The general manager of Eskom’s system operator, Isabel Fick, recently explained how this helps the utility. She says the additional power is 2,100MW more than at the same time last year, and it enables Eskom to replenish its emergency generation capacity, including water levels at pumped storage dams and diesel supplies for open-cycle gas turbines, during the day.
#7 Kusile temporarily fixed
Three of the six units at Kusile power station in Mpumalanga have been temporarily brought back into service by bypassing the flue gas desulphurisation plants, which are proving highly problematic for Eskom to operate.
This means the units are generating electricity but with extremely high pollution levels. This temporary fix was possible only because the Department of Forestry, Fisheries and the Environment allowed Eskom to circumvent emissions regulations. These units are essentially operating outside the law.
#8 Crackdown on crime
When he was CEO, De Ruyter complained about cartels with impunity at Eskom, saying the cost the utility billions of rand a month.
The new CEO, Dan Marokane, has admitted that the Eskom is “playing catch-up". However, much work has been done to understand the modus operandi of criminal networks, and the results seem to be starting to show.
Just last week, Eskom announced the arrest of four employees and a contractor security guard for stealing heavy fuel oil worth R500,000 from Camden power station. Earlier this month, Witness Sibanda was sentenced to 15 years' imprisonment for damaging and stealing essential infrastructure after being caught cutting and removing copper cables. Maybe the most significant was the successful operation to remove 35 illegally connected transformers in Diepsloot, Gauteng.

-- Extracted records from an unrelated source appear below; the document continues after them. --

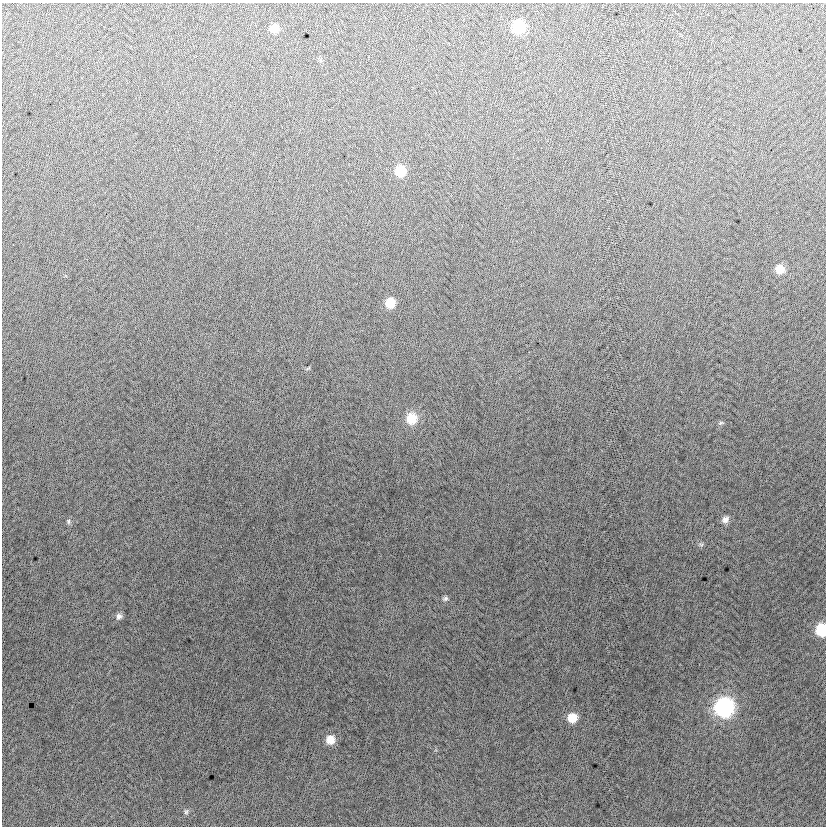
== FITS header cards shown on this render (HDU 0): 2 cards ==
NAXIS1  =                  824
NAXIS2  =                  824

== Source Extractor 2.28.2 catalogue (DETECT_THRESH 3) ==
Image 824 x 824 px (HDU 0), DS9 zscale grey, 1 PNG px = 1 image px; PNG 828 x 828 px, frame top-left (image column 1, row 824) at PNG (2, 3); no overlay
Background -5.38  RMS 13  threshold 37.9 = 3 sigma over >= 5 px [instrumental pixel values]
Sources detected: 18; all 18 listed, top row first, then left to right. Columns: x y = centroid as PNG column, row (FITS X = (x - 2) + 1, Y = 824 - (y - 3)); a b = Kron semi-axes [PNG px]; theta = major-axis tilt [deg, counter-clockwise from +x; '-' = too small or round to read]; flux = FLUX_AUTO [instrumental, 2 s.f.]
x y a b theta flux
518 27 9 9 - 49000
274 29 9 8 - 10000
400 171 9 9 - 22000
780 269 9 8 - 11000
390 303 9 9 - 16000
308 368 7 4 37 880
411 419 11 10 - 21000
721 423 8 4 8 1500
725 519 9 8 - 4400
68 521 8 5 -74 1800
701 545 7 4 -1 1400
445 599 7 6 - 2200
119 616 8 7 - 3200
821 630 9 8 - 41000
724 707 10 10 - 230000
572 718 8 8 - 16000
330 740 10 9 - 11000
186 812 8 6 87 1800
At the frame edge (FLAGS 8, measured only in part): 1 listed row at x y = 821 630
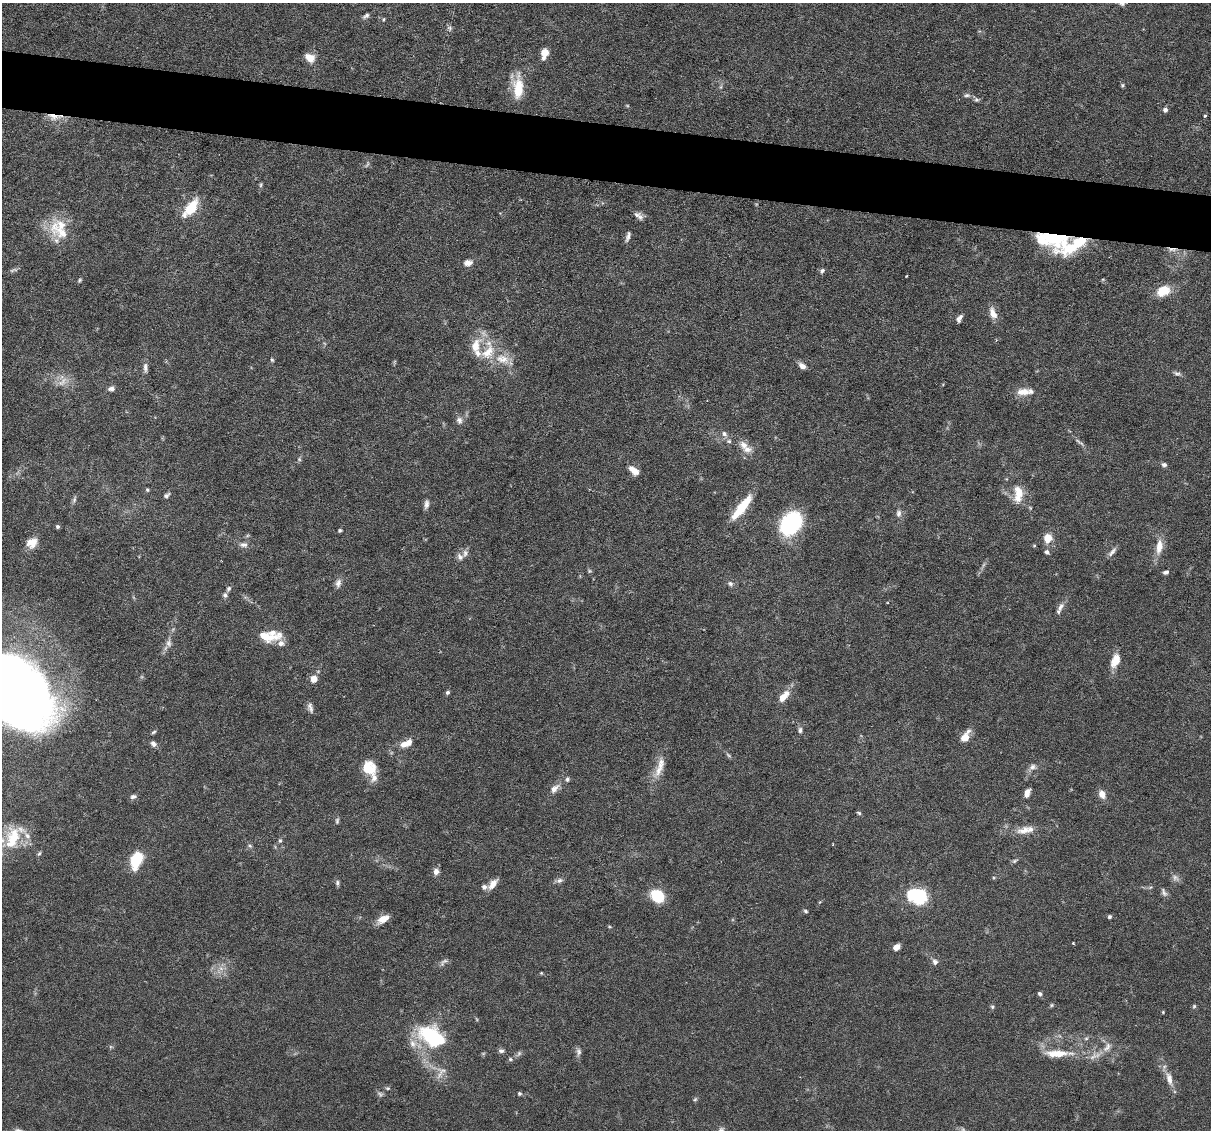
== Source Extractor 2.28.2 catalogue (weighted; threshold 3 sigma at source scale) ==
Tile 11 of 4 x 4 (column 3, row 3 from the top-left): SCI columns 2421-3629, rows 1360-2487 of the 4839 x 4859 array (HDU 1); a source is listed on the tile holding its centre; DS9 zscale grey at full resolution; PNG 1213 x 1132 px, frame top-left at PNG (2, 3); no overlay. Shown black and unused: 5% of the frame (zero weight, under 3 of 6 exposures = <1% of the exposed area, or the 3 px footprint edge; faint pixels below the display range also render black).
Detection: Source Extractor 2.28.2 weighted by HDU 2 'WHT'; one run over the whole footprint, this tile lists its part. Background 0.0627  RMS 0.003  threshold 0.0122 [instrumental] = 3 sigma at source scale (4.09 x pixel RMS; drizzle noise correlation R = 1.36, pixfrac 0.8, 0.05/0.05 arcsec/px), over >= 5 px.
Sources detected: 160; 10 too faint to see at this stretch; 2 inside a brighter object's white glare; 1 cosmic-ray / hot-pixel residue — not listed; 17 inside a brighter listed object's ellipse — not listed separately; the other 130 listed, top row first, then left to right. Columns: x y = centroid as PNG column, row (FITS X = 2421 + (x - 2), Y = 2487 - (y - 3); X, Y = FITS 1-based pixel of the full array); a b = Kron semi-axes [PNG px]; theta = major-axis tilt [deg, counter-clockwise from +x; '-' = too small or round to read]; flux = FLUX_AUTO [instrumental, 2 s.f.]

In the 2022/23 financial year, Eskom ascribed losses of about R5 billion to illegal connections and meter bypasses. However, illegally connected transformers also destabilise the network, leading to outages.
# 9 Clampdown on poor coal
Eskom has also taken steps to clamp down on poor-quality coal.
Apart from ensuring managers follow controls at power stations, it has partnered with Vodacom, which provides geofencing technology to prevent trucks from going off-route when delivering coal.
# 10 Political will
Many factors have contributed to Eskom's improved performance, and it seems a key element was appointing Ramokgopa in March 2023 as Minister in the Presidency responsible for electricity (he is now Minister of Electricity and Energy). This brought Eskom's woes right into the heart of political decision-making, something De Ruyter did not have during his time at the helm of Eskom.
Yelland says President Cyril Ramaphosa's signing on August 16 of the long-awaited Electricity Regulation Amendment Act provides the legal, policy, regulatory and planning framework for reforms, including the establishment of a competitive electricity market, increased investment in new generation capacity, the establishment of an independent transmission company and severe penalties for damage to and sabotage of infrastructure.
Yelland says we should be cautious about declaring load-shedding over. Still, there is reason for optimism that the pace of reform in the electricity supply industry is gathering momentum.